Aims We explore a new model of collaborative working to sustainably address the unmet palliative care needs in this patient group. By regularly meeting with specialist clinicians from neuro-rehabiliation, respiratory medicine, intensive care, neurology, primary care and gastroenterology, palliative care specialists aim to:

  • Identify patients who need holistic symptom assessment.

  • Contribute to future planning and complex decision-making.

  • Sign-post to support that is local to the patient.

  • Advocate for improved person-centred care during hospital admission.

  • Facilitate continuity of care during transition from children’s services.

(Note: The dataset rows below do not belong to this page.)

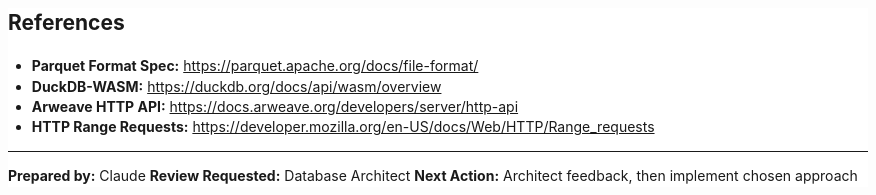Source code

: 
## References

- **Parquet Format Spec:** https://parquet.apache.org/docs/file-format/
- **DuckDB-WASM:** https://duckdb.org/docs/api/wasm/overview
- **Arweave HTTP API:** https://docs.arweave.org/developers/server/http-api
- **HTTP Range Requests:** https://developer.mozilla.org/en-US/docs/Web/HTTP/Range_requests

---

**Prepared by:** Claude
**Review Requested:** Database Architect
**Next Action:** Architect feedback, then implement chosen approach
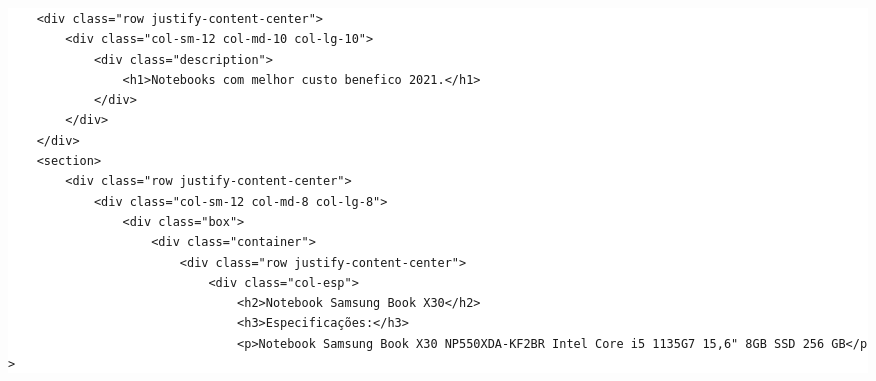 <html lang="pt-br"><head>
    <!-- Required meta tags -->
    <meta charset="utf-8">
    <meta name="viewport" content="width=device-width, initial-scale=1">
    <meta name="keywords" content="Custo benefico, notbook custo beneficio, promoção, notbooks, gamer">
    <!-- Bootstrap CSS -->
    <link href="https://cdn.jsdelivr.net/npm/bootstrap@5.1.3/dist/css/bootstrap.min.css" rel="stylesheet" integrity="sha384-1BmE4kWBq78iYhFldvKuhfTAU6auU8tT94WrHftjDbrCEXSU1oBoqyl2QvZ6jIW3" crossorigin="anonymous">
    <link type="text/css" rel="stylesheet" href="main.css">
    <script src="https://partner.googleadservices.com/gampad/cookie.js?domain=melhorespromos.github.io&amp;callback=_gfp_s_&amp;client=ca-pub-6668539884945500&amp;gpid_exp=1"></script><script src="https://pagead2.googlesyndication.com/pagead/managed/js/adsense/m202206230101/show_ads_impl_fy2019.js" id="google_shimpl"></script><script async="" src="https://pagead2.googlesyndication.com/pagead/js/adsbygoogle.js?client=ca-pub-6668539884945500" crossorigin="anonymous" data-checked-head="true"></script>
    <title>Melhores Notbooks 2021</title>
  <meta http-equiv="origin-trial" content="AzoawhTRDevLR66Y6MROu167EDncFPBvcKOaQispTo9ouEt5LvcBjnRFqiAByRT+2cDHG1Yj4dXwpLeIhc98/gIAAACFeyJvcmlnaW4iOiJodHRwczovL2RvdWJsZWNsaWNrLm5ldDo0NDMiLCJmZWF0dXJlIjoiUHJpdmFjeVNhbmRib3hBZHNBUElzIiwiZXhwaXJ5IjoxNjYxMjk5MTk5LCJpc1N1YmRvbWFpbiI6dHJ1ZSwiaXNUaGlyZFBhcnR5Ijp0cnVlfQ=="><meta http-equiv="origin-trial" content="A6+nc62kbJgC46ypOwRsNW6RkDn2x7tgRh0wp7jb3DtFF7oEhu1hhm4rdZHZ6zXvnKZLlYcBlQUImC4d3kKihAcAAACLeyJvcmlnaW4iOiJodHRwczovL2dvb2dsZXN5bmRpY2F0aW9uLmNvbTo0NDMiLCJmZWF0dXJlIjoiUHJpdmFjeVNhbmRib3hBZHNBUElzIiwiZXhwaXJ5IjoxNjYxMjk5MTk5LCJpc1N1YmRvbWFpbiI6dHJ1ZSwiaXNUaGlyZFBhcnR5Ijp0cnVlfQ=="><meta http-equiv="origin-trial" content="A/9La288e7MDEU2ifusFnMg1C2Ij6uoa/Z/ylwJIXSsWfK37oESIPbxbt4IU86OGqDEPnNVruUiMjfKo65H/CQwAAACLeyJvcmlnaW4iOiJodHRwczovL2dvb2dsZXRhZ3NlcnZpY2VzLmNvbTo0NDMiLCJmZWF0dXJlIjoiUHJpdmFjeVNhbmRib3hBZHNBUElzIiwiZXhwaXJ5IjoxNjYxMjk5MTk5LCJpc1N1YmRvbWFpbiI6dHJ1ZSwiaXNUaGlyZFBhcnR5Ijp0cnVlfQ=="><link rel="preload" href="https://adservice.google.com.br/adsid/integrator.js?domain=melhorespromos.github.io" as="script"><script type="text/javascript" src="https://adservice.google.com.br/adsid/integrator.js?domain=melhorespromos.github.io"></script><link rel="preload" href="https://adservice.google.com/adsid/integrator.js?domain=melhorespromos.github.io" as="script"><script type="text/javascript" src="https://adservice.google.com/adsid/integrator.js?domain=melhorespromos.github.io"></script></head>
  <body>
    <div class="container-fluid">
        
        <div class="row justify-content-center">
            <div class="col-sm-12 col-md-10 col-lg-10">
                <div class="description">   
                    <h1>Notebooks com melhor custo benefico 2021.</h1>                
                </div>
            </div>
        </div>
        <section>
            <div class="row justify-content-center">
                <div class="col-sm-12 col-md-8 col-lg-8">
                    <div class="box">   
                        <div class="container">
                            <div class="row justify-content-center">
                                <div class="col-esp">
                                    <h2>Notebook Samsung Book X30</h2>
                                    <h3>Especificações:</h3>
                                    <p>Notebook Samsung Book X30 NP550XDA-KF2BR Intel Core i5 1135G7 15,6" 8GB SSD 256 GB</p>
                                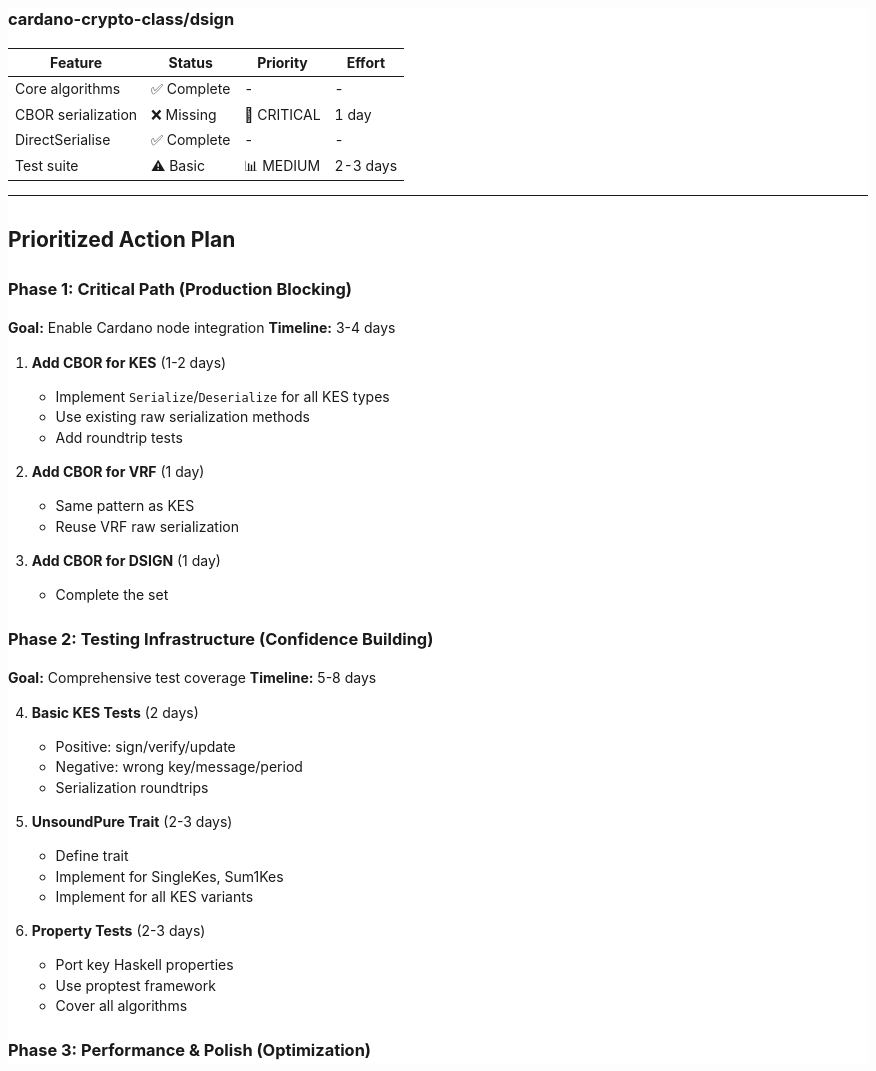### cardano-crypto-class/dsign

| Feature | Status | Priority | Effort |
|---------|--------|----------|--------|
| Core algorithms | ✅ Complete | - | - |
| CBOR serialization | ❌ Missing | 🔴 CRITICAL | 1 day |
| DirectSerialise | ✅ Complete | - | - |
| Test suite | ⚠️ Basic | 📊 MEDIUM | 2-3 days |

---

## Prioritized Action Plan

### Phase 1: Critical Path (Production Blocking)

**Goal:** Enable Cardano node integration
**Timeline:** 3-4 days

1. **Add CBOR for KES** (1-2 days)
   - Implement `Serialize`/`Deserialize` for all KES types
   - Use existing raw serialization methods
   - Add roundtrip tests

2. **Add CBOR for VRF** (1 day)
   - Same pattern as KES
   - Reuse VRF raw serialization

3. **Add CBOR for DSIGN** (1 day)
   - Complete the set

### Phase 2: Testing Infrastructure (Confidence Building)

**Goal:** Comprehensive test coverage
**Timeline:** 5-8 days

4. **Basic KES Tests** (2 days)
   - Positive: sign/verify/update
   - Negative: wrong key/message/period
   - Serialization roundtrips

5. **UnsoundPure Trait** (2-3 days)
   - Define trait
   - Implement for SingleKes, Sum1Kes
   - Implement for all KES variants

6. **Property Tests** (2-3 days)
   - Port key Haskell properties
   - Use proptest framework
   - Cover all algorithms

### Phase 3: Performance & Polish (Optimization)
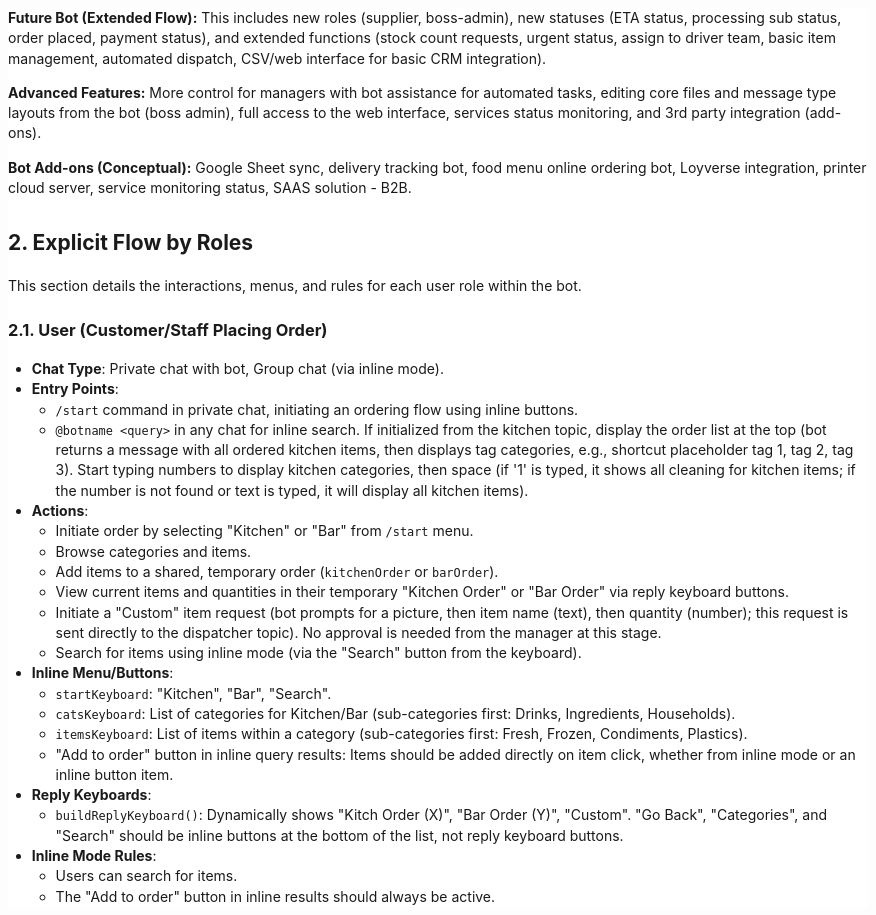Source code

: **Future Bot (Extended Flow):**
This includes new roles (supplier, boss-admin), new statuses (ETA status, processing sub status, order placed, payment status), and extended functions (stock count requests, urgent status, assign to driver team, basic item management, automated dispatch, CSV/web interface for basic CRM integration).

**Advanced Features:**
More control for managers with bot assistance for automated tasks, editing core files and message type layouts from the bot (boss admin), full access to the web interface, services status monitoring, and 3rd party integration (add-ons).

**Bot Add-ons (Conceptual):**
Google Sheet sync, delivery tracking bot, food menu online ordering bot, Loyverse integration, printer cloud server, service monitoring status, SAAS solution - B2B.

## 2. Explicit Flow by Roles

This section details the interactions, menus, and rules for each user role within the bot.

### 2.1. User (Customer/Staff Placing Order)

*   **Chat Type**: Private chat with bot, Group chat (via inline mode).
*   **Entry Points**:
    *   `/start` command in private chat, initiating an ordering flow using inline buttons.
    *   `@botname <query>` in any chat for inline search. If initialized from the kitchen topic, display the order list at the top (bot returns a message with all ordered kitchen items, then displays tag categories, e.g., shortcut placeholder tag 1, tag 2, tag 3). Start typing numbers to display kitchen categories, then space (if '1' is typed, it shows all cleaning for kitchen items; if the number is not found or text is typed, it will display all kitchen items).
*   **Actions**:
    *   Initiate order by selecting "Kitchen" or "Bar" from `/start` menu.
    *   Browse categories and items.
    *   Add items to a shared, temporary order (`kitchenOrder` or `barOrder`).
    *   View current items and quantities in their temporary "Kitchen Order" or "Bar Order" via reply keyboard buttons.
    *   Initiate a "Custom" item request (bot prompts for a picture, then item name (text), then quantity (number); this request is sent directly to the dispatcher topic). No approval is needed from the manager at this stage.
    *   Search for items using inline mode (via the "Search" button from the keyboard).
*   **Inline Menu/Buttons**:
    *   `startKeyboard`: "Kitchen", "Bar", "Search".
    *   `catsKeyboard`: List of categories for Kitchen/Bar (sub-categories first: Drinks, Ingredients, Households).
    *   `itemsKeyboard`: List of items within a category (sub-categories first: Fresh, Frozen, Condiments, Plastics).
    *   "Add to order" button in inline query results: Items should be added directly on item click, whether from inline mode or an inline button item.
*   **Reply Keyboards**:
    *   `buildReplyKeyboard()`: Dynamically shows "Kitch Order (X)", "Bar Order (Y)", "Custom". "Go Back", "Categories", and "Search" should be inline buttons at the bottom of the list, not reply keyboard buttons.
*   **Inline Mode Rules**:
    *   Users can search for items.
    *   The "Add to order" button in inline results should always be active.
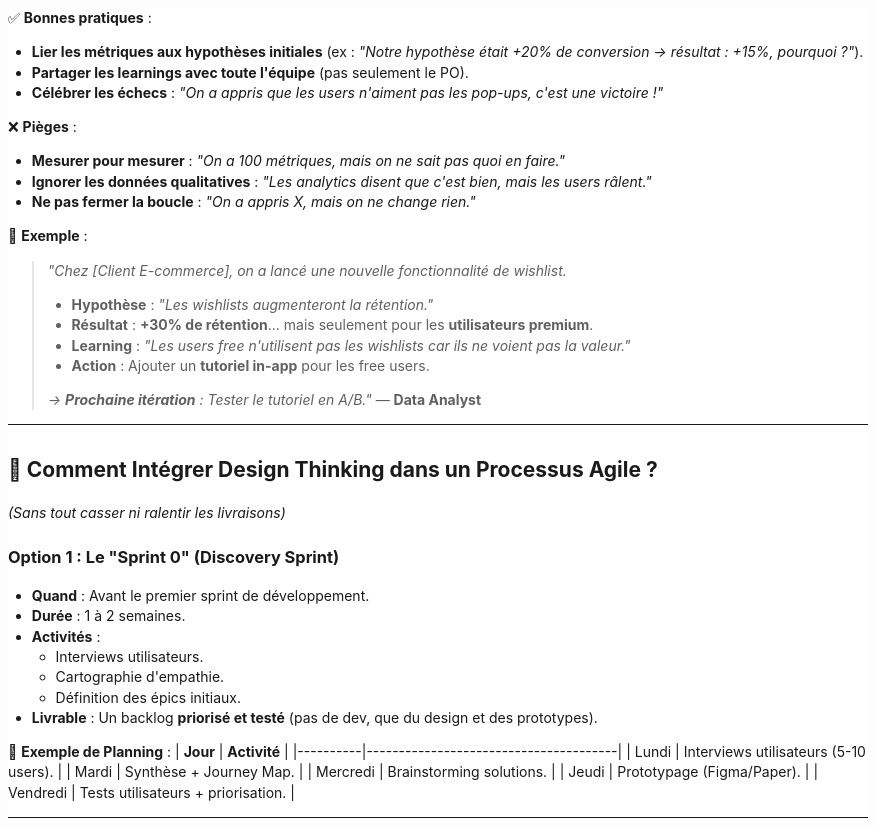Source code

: ✅ **Bonnes pratiques** :
- **Lier les métriques aux hypothèses initiales** (ex : *"Notre hypothèse était +20% de conversion → résultat : +15%, pourquoi ?"*).
- **Partager les learnings avec toute l'équipe** (pas seulement le PO).
- **Célébrer les échecs** : *"On a appris que les users n'aiment pas les pop-ups, c'est une victoire !"*

❌ **Pièges** :
- **Mesurer pour mesurer** : *"On a 100 métriques, mais on ne sait pas quoi en faire."*
- **Ignorer les données qualitatives** : *"Les analytics disent que c'est bien, mais les users râlent."*
- **Ne pas fermer la boucle** : *"On a appris X, mais on ne change rien."*

📌 **Exemple** :
> *"Chez [Client E-commerce], on a lancé une nouvelle fonctionnalité de wishlist.*
> - **Hypothèse** : *"Les wishlists augmenteront la rétention."*
> - **Résultat** : **+30% de rétention**... mais seulement pour les **utilisateurs premium**.
> - **Learning** : *"Les users free n'utilisent pas les wishlists car ils ne voient pas la valeur."*
> - **Action** : Ajouter un **tutoriel in-app** pour les free users.
>
> *→ **Prochaine itération** : Tester le tutoriel en A/B."*
> — **Data Analyst**

---

## 🔄 **Comment Intégrer Design Thinking dans un Processus Agile ?**
*(Sans tout casser ni ralentir les livraisons)*

### **Option 1 : Le "Sprint 0" (Discovery Sprint)**
- **Quand** : Avant le premier sprint de développement.
- **Durée** : 1 à 2 semaines.
- **Activités** :
  - Interviews utilisateurs.
  - Cartographie d'empathie.
  - Définition des épics initiaux.
- **Livrable** : Un backlog **priorisé et testé** (pas de dev, que du design et des prototypes).

📌 **Exemple de Planning** :
| **Jour** | **Activité**                          |
|----------|---------------------------------------|
| Lundi    | Interviews utilisateurs (5-10 users). |
| Mardi    | Synthèse + Journey Map.               |
| Mercredi | Brainstorming solutions.              |
| Jeudi    | Prototypage (Figma/Paper).            |
| Vendredi | Tests utilisateurs + priorisation.   |

---
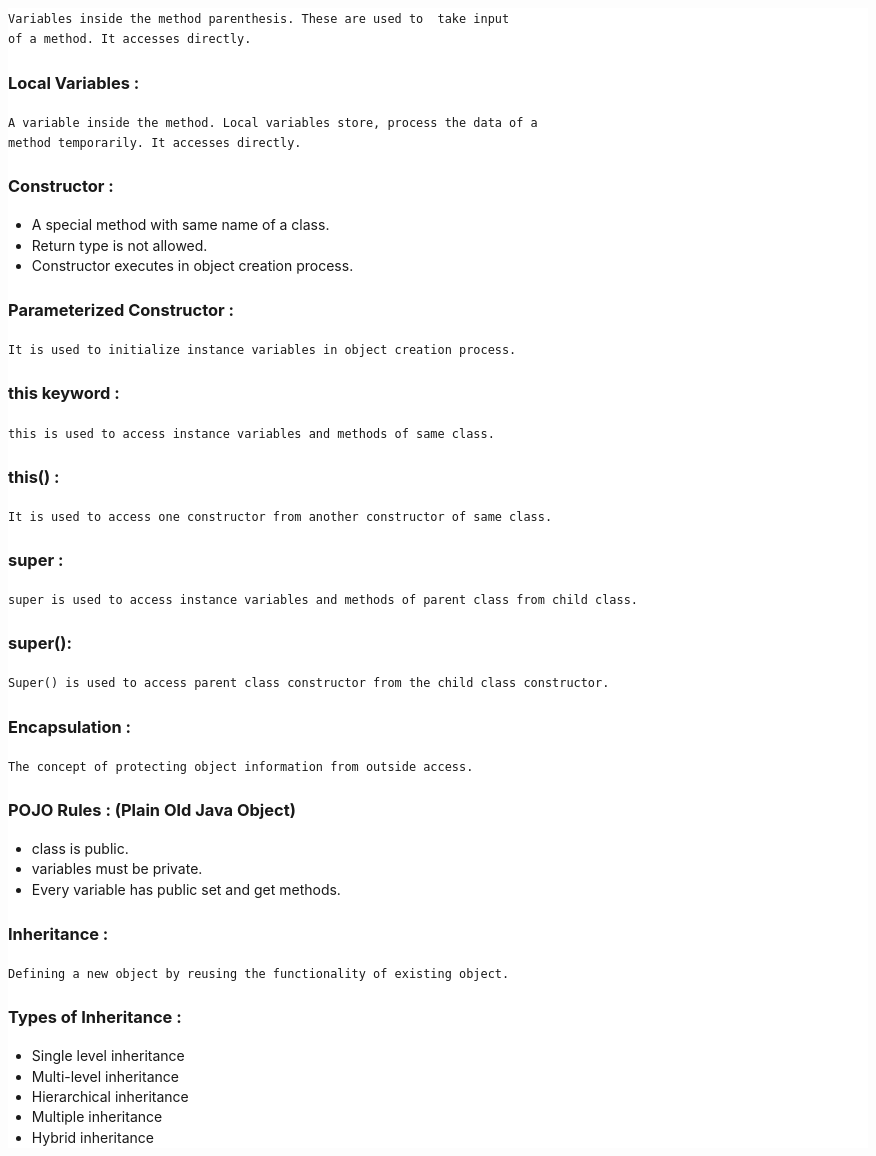     Variables inside the method parenthesis. These are used to  take input
    of a method. It accesses directly.

### Local Variables :

    A variable inside the method. Local variables store, process the data of a 
    method temporarily. It accesses directly.

### Constructor :

* A special method with same name of a class.
* Return type is not allowed.
* Constructor executes in object creation process.

### Parameterized Constructor :

    It is used to initialize instance variables in object creation process.

### this keyword :

    this is used to access instance variables and methods of same class.

### this() :

    It is used to access one constructor from another constructor of same class.

### super :

    super is used to access instance variables and methods of parent class from child class.

### super():

    Super() is used to access parent class constructor from the child class constructor.

### Encapsulation :

    The concept of protecting object information from outside access.

### POJO Rules : (Plain Old Java Object)

* class is public.
* variables must be private.
* Every variable has public set and get methods.

### Inheritance :

    Defining a new object by reusing the functionality of existing object.

### Types of Inheritance :

* Single level inheritance
* Multi-level inheritance
* Hierarchical inheritance
* Multiple inheritance
* Hybrid inheritance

Methods and impact The cross-service multidisciplinary team meet bi-monthly. Data for all outputs and activity are recorded. Palliative care outputs of the meeting include plans for advance care discussions; symptom management advice; discussion with local community palliative teams; and referral to a bespoke young adult palliative care clinic. Additional benefits include peer support within the group and teaching opportunities with specialty teams. Further time is needed to evaluate the impact on patient experience although initial feedback from patients and professionals has been positive.

Conclusions We describe a new model of palliative care input for a patient group who are known to have multiple unmet needs. Outcomes to date demonstrate that the model is sustainable, supportive to staff, harnesses and enhances generalist palliative care skills, and is likely to improve patient experience and continuity of care.